Il gisait toujours dans la même position, au pied de l’arbre où Eddie s’était réfugié, colosse terrassé aux jambes écartées et aux genoux dressés, telle une gigantesque femelle velue, morte en essayant d’accoucher.
— L’INTERRUPTION SERA EFFECTIVE DANS QUARANTE-SEPT MINUTES ! IL N’Y A AUCUN DANGER…
Oh que si, pensa Eddie tout en ramassant les peaux éparpillées que l’attaque et les convulsions de l’ours avaient épargnées. Il y a plein de danger. Du danger pour mes putains d’oreilles. Il ramassa le ceinturon de Roland et le lui tendit sans un mot. Le bout de bois qu’il avait été en train de tailler gisait non loin de là ; il l’attrapa et le glissa dans la poche installée derrière le dossier du fauteuil roulant pendant que le Pistolero bouclait lentement la ceinture de cuir autour de sa taille et nouait la lanière de cuir qui maintenait l’étui plaqué contre sa cuisse.
— … EN PHASE D’INTERRUPTION. UNE CELLULE SUBATOMIQUE OPÈRE À UN POUR CENT DE SA CAPACITÉ. CES CELLULES…
Susannah suivait Eddie, tenant sur ses cuisses un fourre-tout qu’elle avait confectionné elle-même. Elle y entassait les peaux à mesure qu’Eddie les lui passait. Lorsqu’ils les eurent toutes récupérées, Roland tapa Eddie sur le bras et lui tendit un sac. Il contenait en majorité de la viande de cerf, salée grâce à un salègre que Roland avait trouvé cinq kilomètres plus haut en remontant le ruisseau. Le Pistolero avait déjà passé un sac identique à son épaule. Sa bourse — réapprovisionnée et de nouveau bourrée de tout un bric-à-brac — était passée à l’autre.
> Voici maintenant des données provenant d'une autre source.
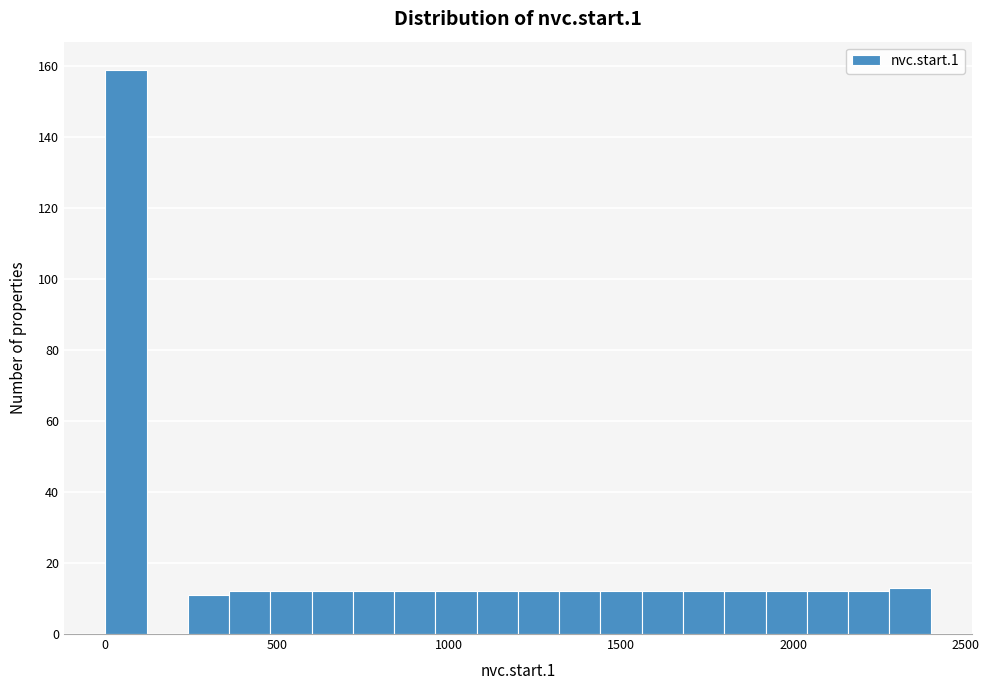

Read against the x-axis, roughly where is the centre of the tallest bar?

50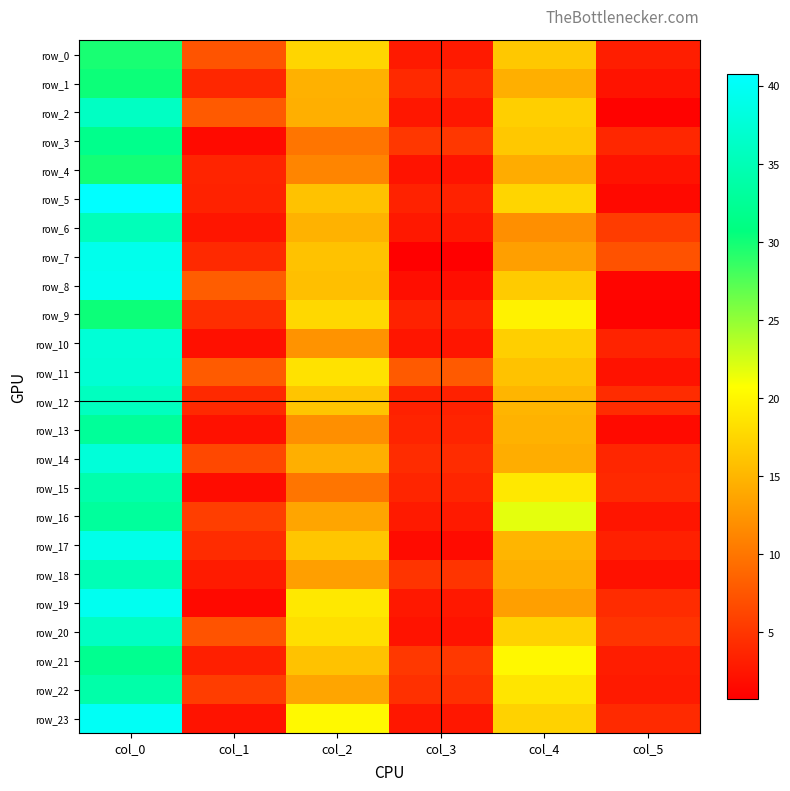

How many series are shown in this chart?

24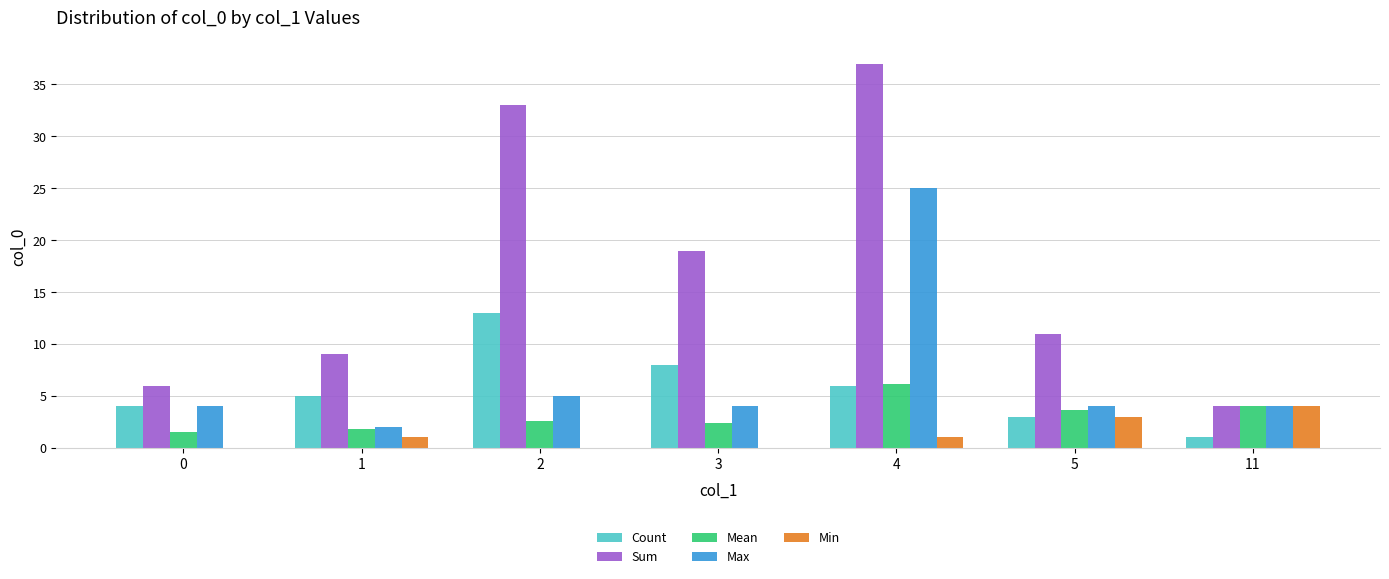

Which label corresponds to the largest value in the chart?

4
Un étrange harnais de fortune pourvu d’un siège en peau de cerf était suspendu à une branche. Roland le cueillit, l’étudia quelques instants, puis l’endossa et noua ses lanières en dessous de sa poitrine. Susannah fit la grimace en le voyant et Roland s’en aperçut. Il n’essaya pas de prendre la parole — même s’il avait hurlé à pleins poumons, le vacarme produit par l’ours aurait rendu ses cris inaudibles — mais haussa les épaules en signe de sympathie et écarta les bras : Tu sais bien qu’on en aura besoin.
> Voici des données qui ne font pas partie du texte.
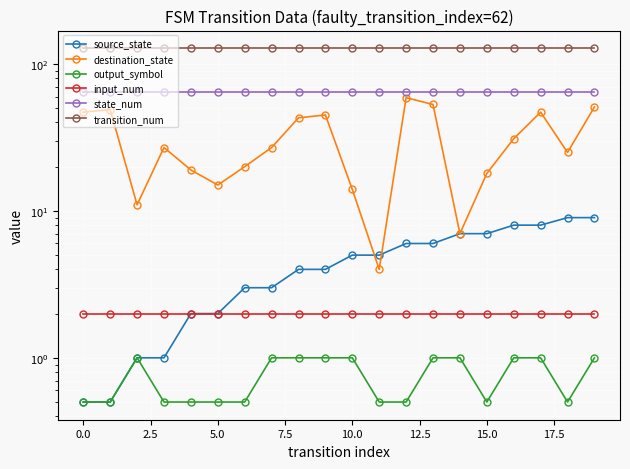

Which series has the widest spread of values?

destination_state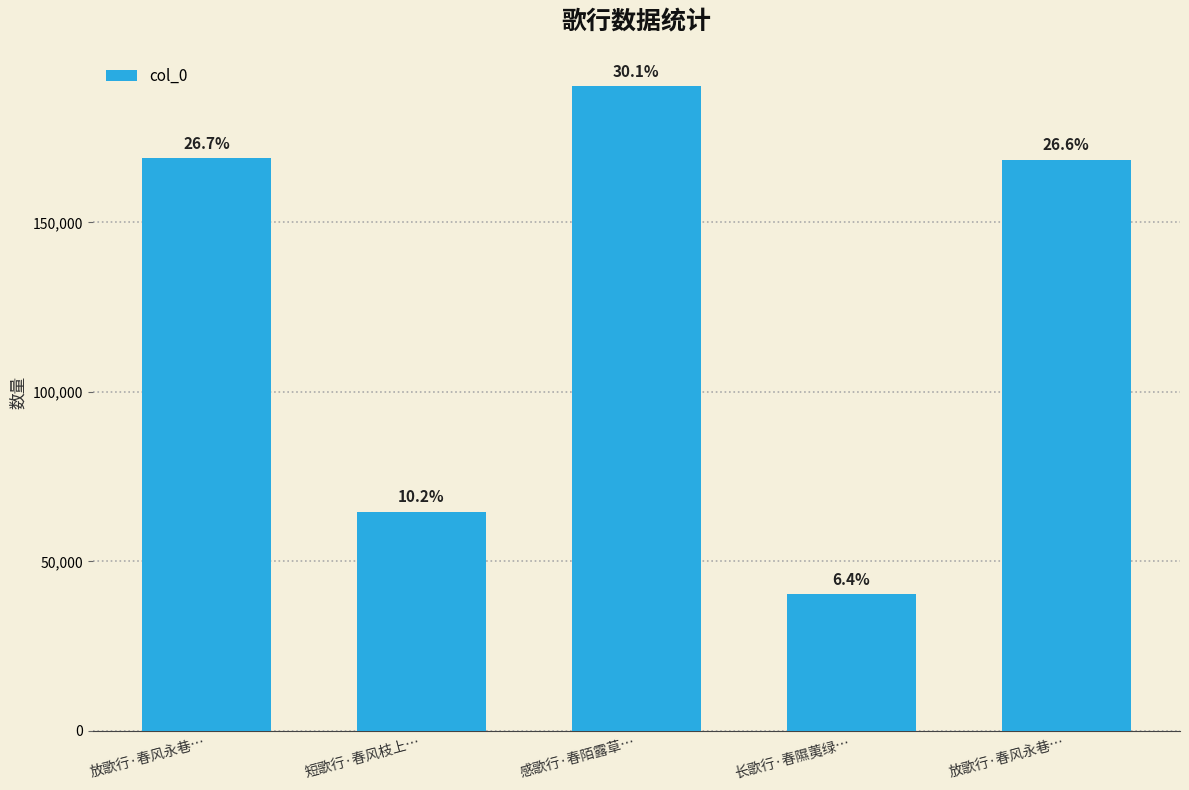

Does the chart contain any negative values?

No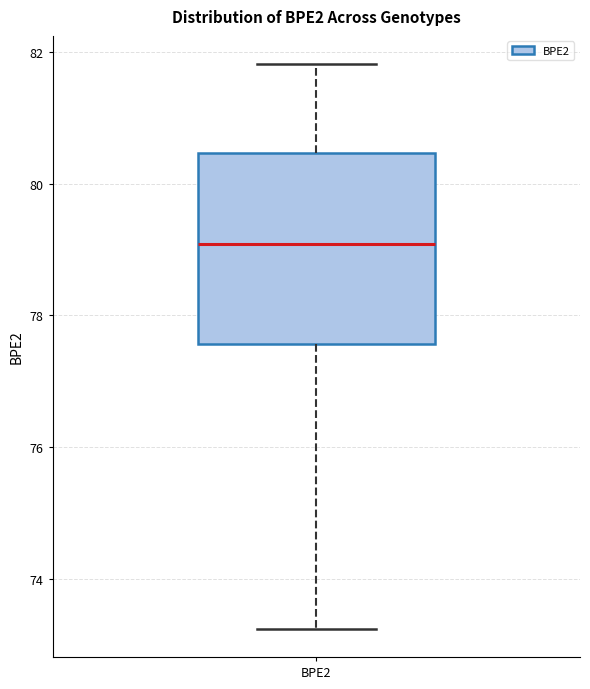

Where does the median line of the box for BPE2 sit on the y-axis? The values are not printed on the chart, so give them approximately, as read against the axis.

79.0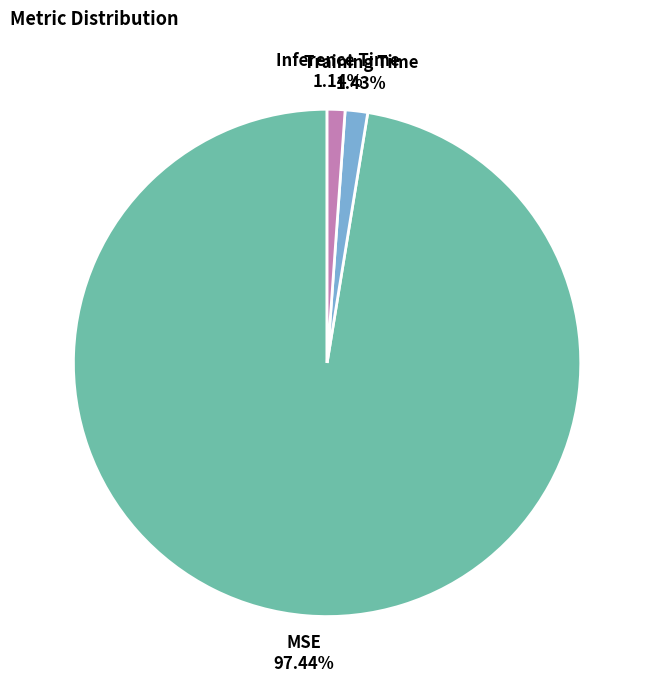

Does any single category account for the majority?

Yes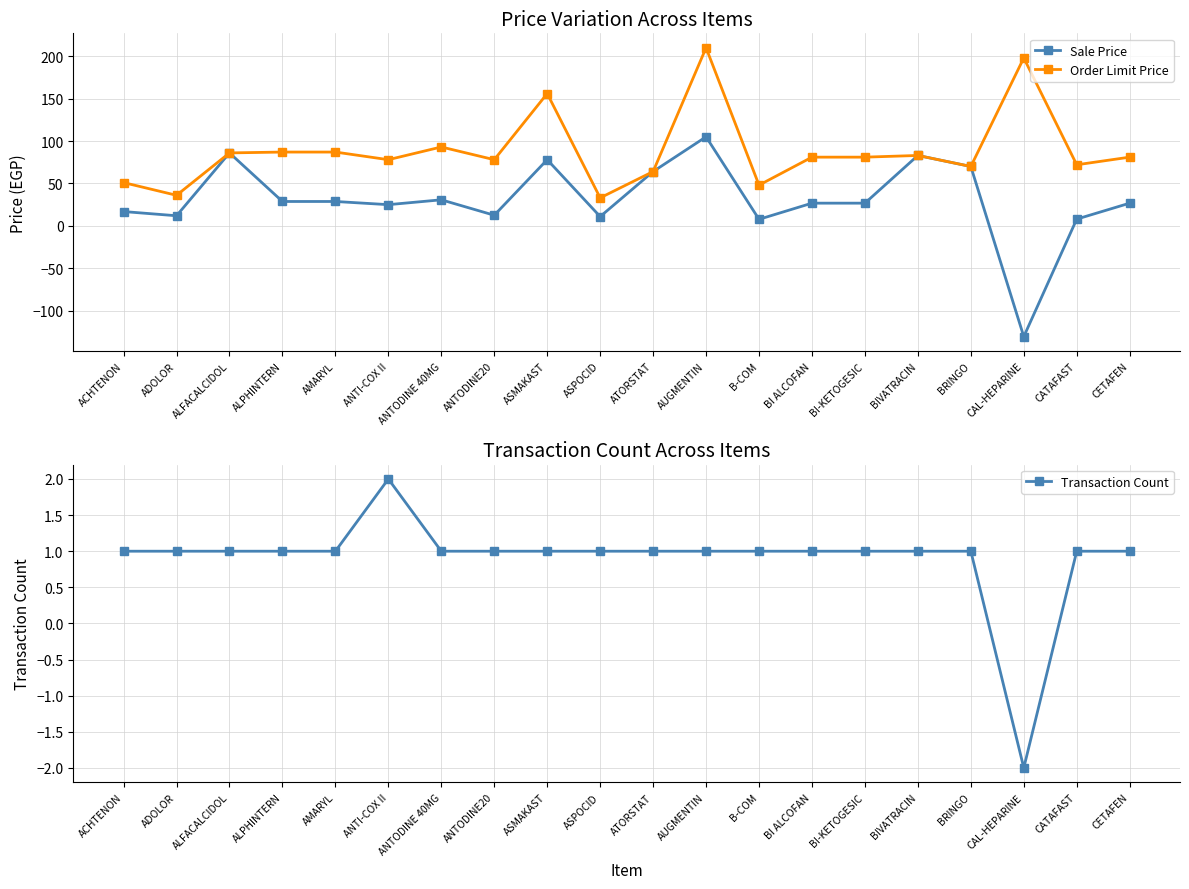

What is the label of the 8th point from the right?

B-COM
Susannah lui rendit son haussement d’épaules. Je le sais… mais ça ne veut pas dire que ça m’enchante.
Le Pistolero désigna l’autre côté de la clairière. Une paire d’épicéas tordus et lacérés matérialisait l’endroit où Shardik, jadis connu dans les parages sous le nom de Mir, avait fait irruption sur les lieux.
Eddie se pencha vers Susannah, forma un cercle avec le pouce et l’index, puis haussa les sourcils d’un air interrogateur. OK ?
Elle hocha la tête, puis se plaqua les mains sur les oreilles. OK — mais fichons le camp avant que je devienne sourde.
Les trois compagnons traversèrent la clairière, Eddie poussant Susannah qui tenait sur son giron le sac plein de peaux. La poche installée derrière le dossier du fauteuil roulant était bourrée à craquer ; le bout de bois où se cachait la fronde n’était qu’un des nombreux objets qu’elle contenait.
Derrière eux, l’ours continuait à émettre son dernier message lancé à la face du monde, rugissant que l’interruption serait effective dans quarante minutes. Eddie était impatient de parvenir à ce moment. Les épicéas étaient penchés l’un vers l’autre, formant un grossier portail, et il se dit : C’est ici que commence la quête de la Tour Sombre de Roland, du moins pour nous.
Il repensa à son rêve — les fenêtres en spirale d’où suintaient des oriflammes de ténèbres, des oriflammes qui se répandaient comme une tache sur le champ de roses — et un frisson lui parcourut l’échine lorsqu’ils passèrent entre les deux arbres.
Le fauteuil leur fit de l’usage plus longtemps que Roland l’aurait cru. Les sapins qui peuplaient cette forêt étaient très anciens et de leurs immenses branches était tombé un profond tapis d’aiguilles qui décourageait herbes et arbustes. Les bras de Susannah étaient robustes — plus robustes que ceux d’Eddie, mais Roland ne pensait pas que cela durerait très longtemps — et elle se propulsait sans peine sur le sol plat et ombragé. Lorsqu’ils arrivèrent devant l’un des arbres que l’ours avait abattus, Roland la prit dans ses bras et Eddie s’occupa de faire franchir l’obstacle au fauteuil.